▸ Selected text:
────────────────────────────────────────

The above function works fine when multiplication doesn’t result in overflow. But if input numbers are such that the result of multiplication is more than maximum limit.
For example, the above method fails when mod = 1011, a = 9223372036854775807 (largest long long int) and b = 9223372036854775807 (largest long long int). Note that there can be smaller values for which it may fail. There can be many more examples of smaller values. In fact any set of values for which multiplication can cause a value greater than maximum limit.
How to avoid overflow? 
We can multiply recursively to overcome the difficulty of overflow. To multiply a*b, first calculate a*b/2 then add it twice. For calculating a*b/2 calculate a*b/4 and so on (similar to log n exponentiation algorithm). 
 

// To compute (a * b) % mod
multiply(a,  b, mod)
1)  ll res = 0; // Initialize result
2)  a = a % mod.
3)  While (b > 0)
        a) If b is odd, then add 'a' to result.
               res = (res + a) % mod
        b) Multiply 'a' with 2
           a = (a * 2) % mod
        c) Divide 'b' by 2
           b = b/2  
4)  Return res 

Below is the implementation. 

C++




// C++ program for modular multiplication without
// any overflow
#include<iostream>
using namespace std;
 
typedef long long int ll;
 
// To compute (a * b) % mod
ll mulmod(ll a, ll b, ll mod)
{
    ll res = 0; // Initialize result
    a = a % mod;
    while (b > 0)
    {
        // If b is odd, add 'a' to result
        if (b % 2 == 1)
            res = (res + a) % mod;
 
        // Multiply 'a' with 2
        a = (a * 2) % mod;
 
        // Divide b by 2
        b /= 2;
    }
 
    // Return result
    return res % mod;
}
 
// Driver program
int main()
{
   ll a = 9223372036854775807, b = 9223372036854775807;
   cout << mulmod(a, b, 100000000000);
   return 0;
}

Java




// Java program for modular multiplication 
// without any overflow
 
class GFG
{
 
    // To compute (a * b) % mod
    static long mulmod(long a, long b,
                            long mod)

────────────────────────────────────────

▸ Dataset extract:
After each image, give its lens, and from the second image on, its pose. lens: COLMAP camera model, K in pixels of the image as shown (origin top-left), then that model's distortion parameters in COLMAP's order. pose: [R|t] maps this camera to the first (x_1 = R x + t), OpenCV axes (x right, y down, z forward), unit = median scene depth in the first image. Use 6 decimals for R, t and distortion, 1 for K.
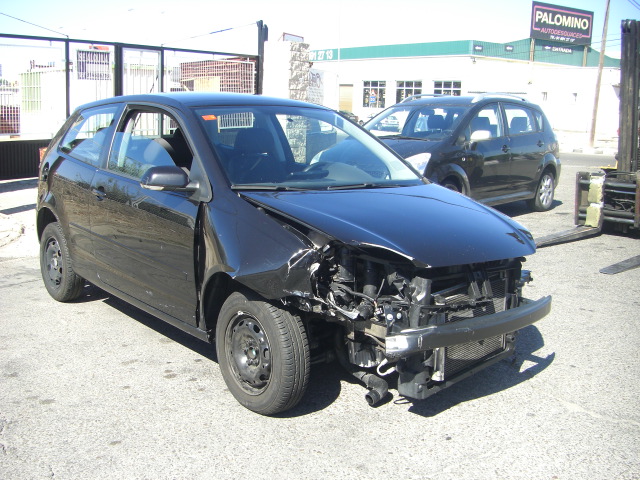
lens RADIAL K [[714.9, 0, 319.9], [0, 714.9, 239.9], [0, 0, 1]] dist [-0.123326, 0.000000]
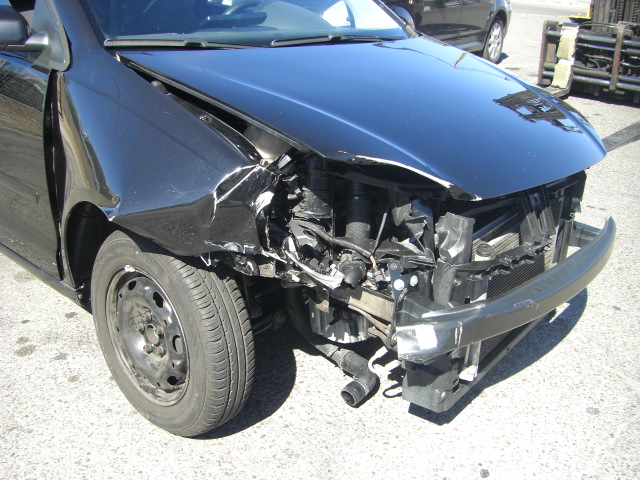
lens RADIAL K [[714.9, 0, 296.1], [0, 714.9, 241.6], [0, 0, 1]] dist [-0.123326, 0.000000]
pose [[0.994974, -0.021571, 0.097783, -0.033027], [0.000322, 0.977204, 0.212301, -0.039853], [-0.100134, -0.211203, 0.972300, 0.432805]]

────────────────────────────────────────

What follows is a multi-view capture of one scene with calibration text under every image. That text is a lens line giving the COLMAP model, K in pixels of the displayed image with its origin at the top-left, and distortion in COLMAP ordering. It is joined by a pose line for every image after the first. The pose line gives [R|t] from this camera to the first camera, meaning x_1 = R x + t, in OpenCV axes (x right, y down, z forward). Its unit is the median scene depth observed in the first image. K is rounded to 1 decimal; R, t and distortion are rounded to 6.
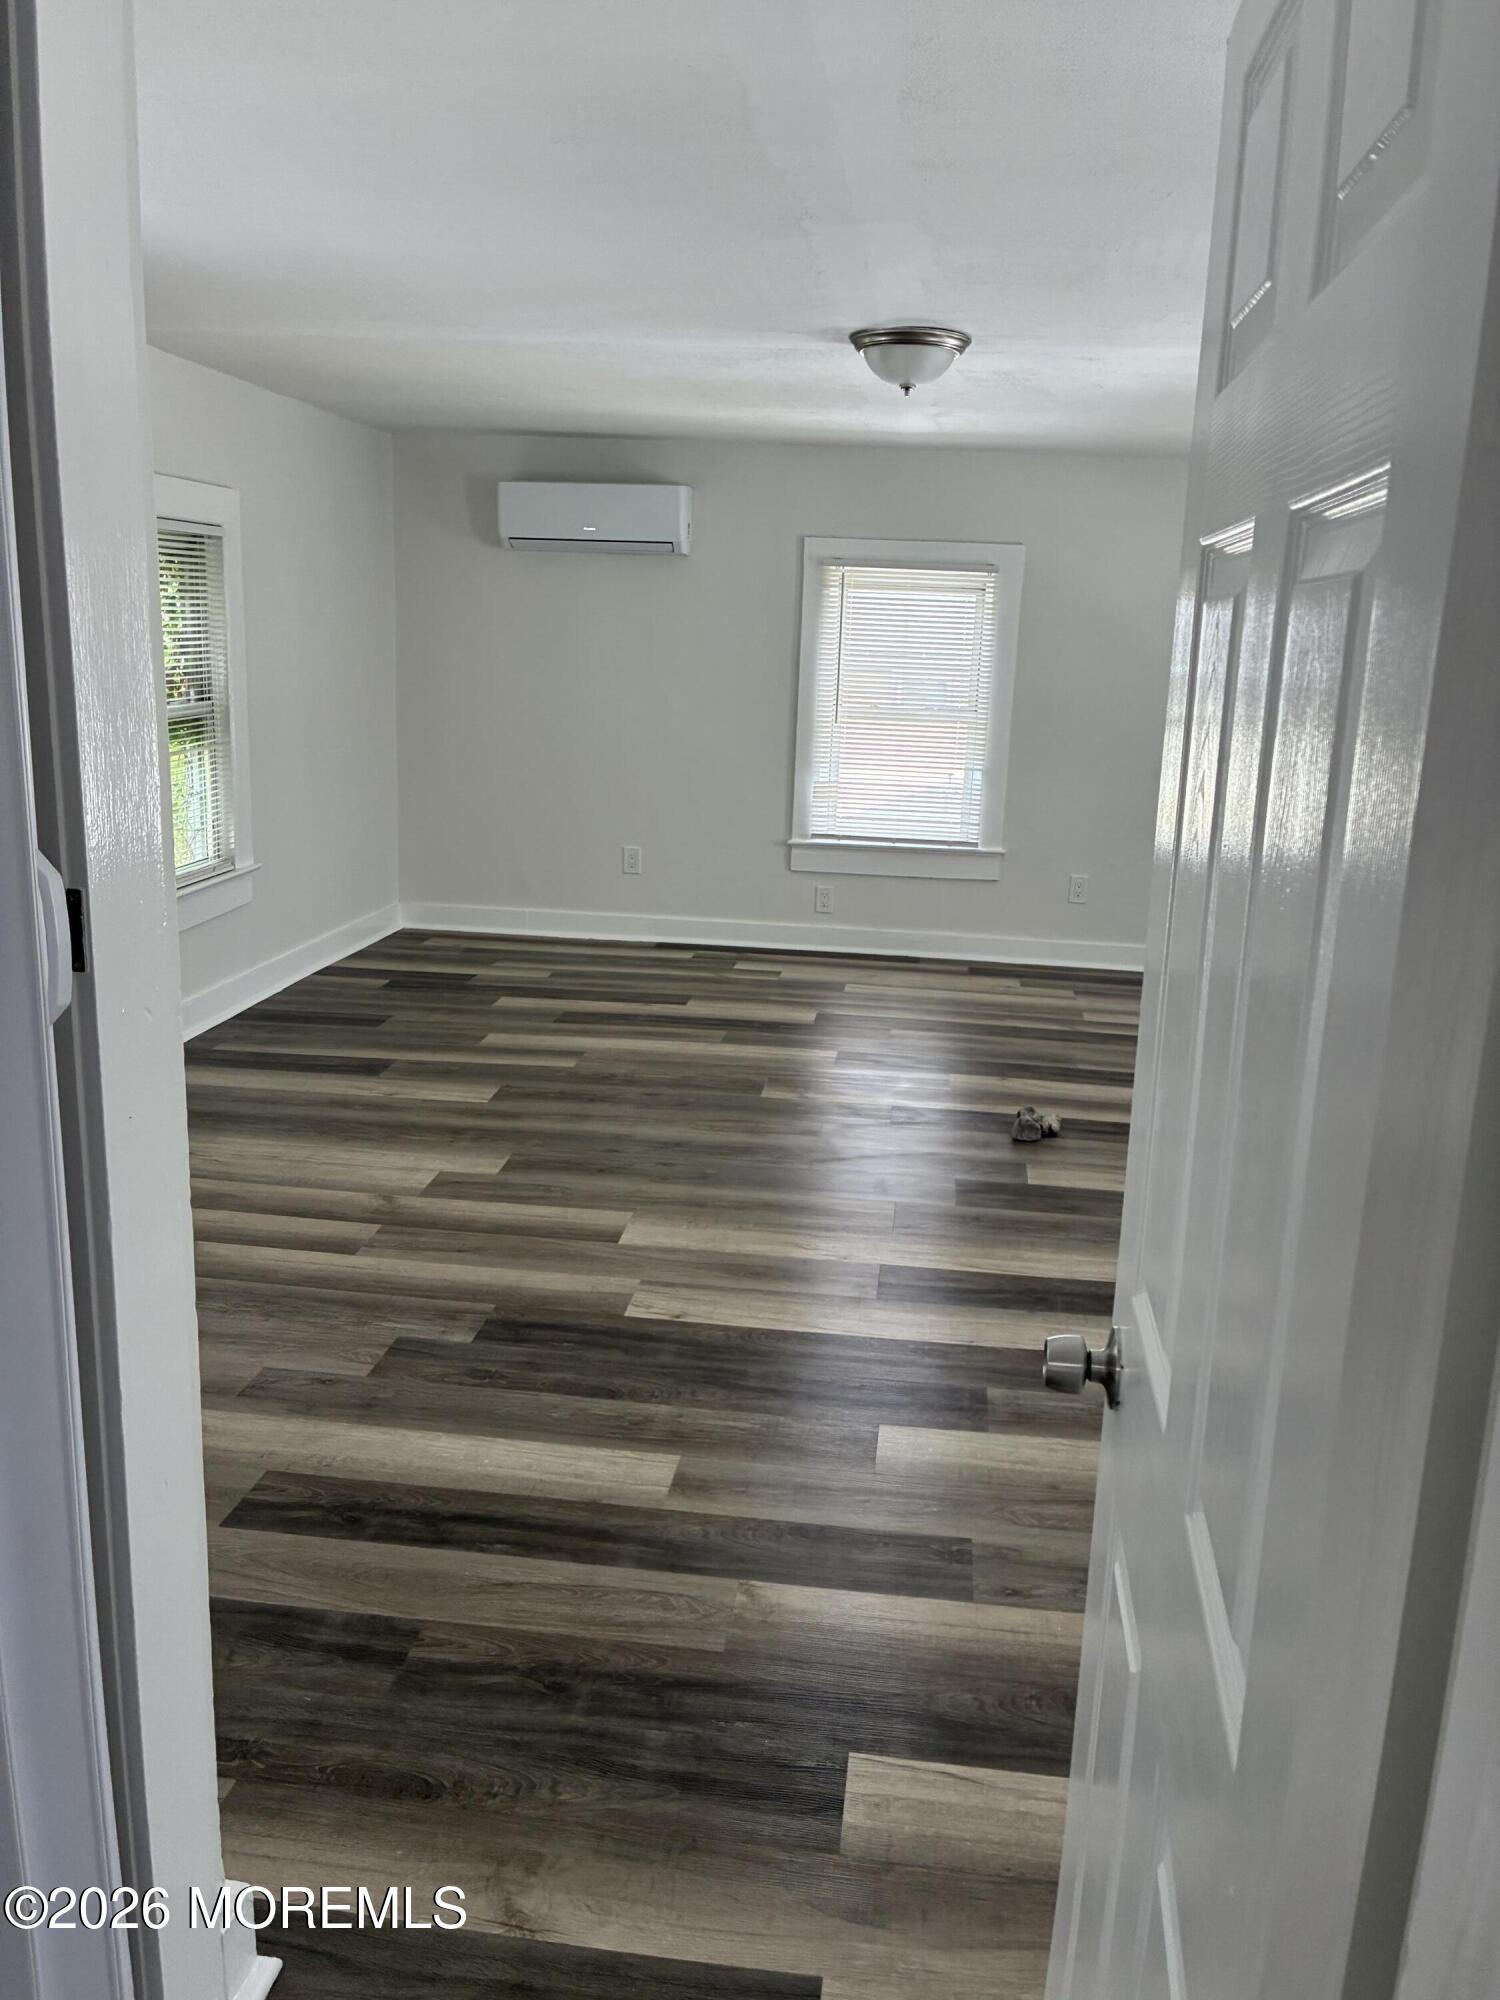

────────────────────────────────────────

▸ Exercise directions:
Continue the text on overflow-safe modular multiplication from the point where it ends.

▸ Response to the task:
    {
        long res = 0; // Initialize result
        a = a % mod;
        while (b > 0)
        {
            // If b is odd, add 'a' to result
            if (b % 2 == 1)
            {
                res = (res + a) % mod;
            }
 
            // Multiply 'a' with 2
            a = (a * 2) % mod;
 
            // Divide b by 2
            b /= 2;
        }
 
        // Return result
        return res % mod;
    }
 
    // Driver code
    public static void main(String[] args)
    {
 
        long a = 9223372036854775807L, b = 9223372036854775807L;
        System.out.println(mulmod(a, b, 100000000000L));
    }
}
 
// This code is contributed by Rajput-JI

Python3




# Python3 program for modular multiplication
# without any overflow
 
# To compute (a * b) % mod
def mulmod(a, b, mod):
 
    res = 0; # Initialize result
    a = a % mod;
    while (b > 0):
     
        # If b is odd, add 'a' to result
        if (b % 2 == 1):
            res = (res + a) % mod;
 
        # Multiply 'a' with 2
        a = (a * 2) % mod;
 
        # Divide b by 2
        b //= 2;
 
    # Return result
    return res % mod;
 
# Driver Code
a = 9223372036854775807;
b = 9223372036854775807;
print(mulmod(a, b, 100000000000));
 
# This code is contributed by mits

C#




// C# program for modular multiplication
// without any overflow
using System;
 
class GFG
{
 
// To compute (a * b) % mod
static long mulmod(long a, long b, long mod)
{
    long res = 0; // Initialize result
    a = a % mod;
    while (b > 0)
    {
        // If b is odd, add 'a' to result
        if (b % 2 == 1)
        {
            res = (res + a) % mod;
        }
 
        // Multiply 'a' with 2
        a = (a * 2) % mod;
 
        // Divide b by 2
        b /= 2;
    }
 
    // Return result
    return res % mod;
}
 
// Driver code
public static void Main(String[] args)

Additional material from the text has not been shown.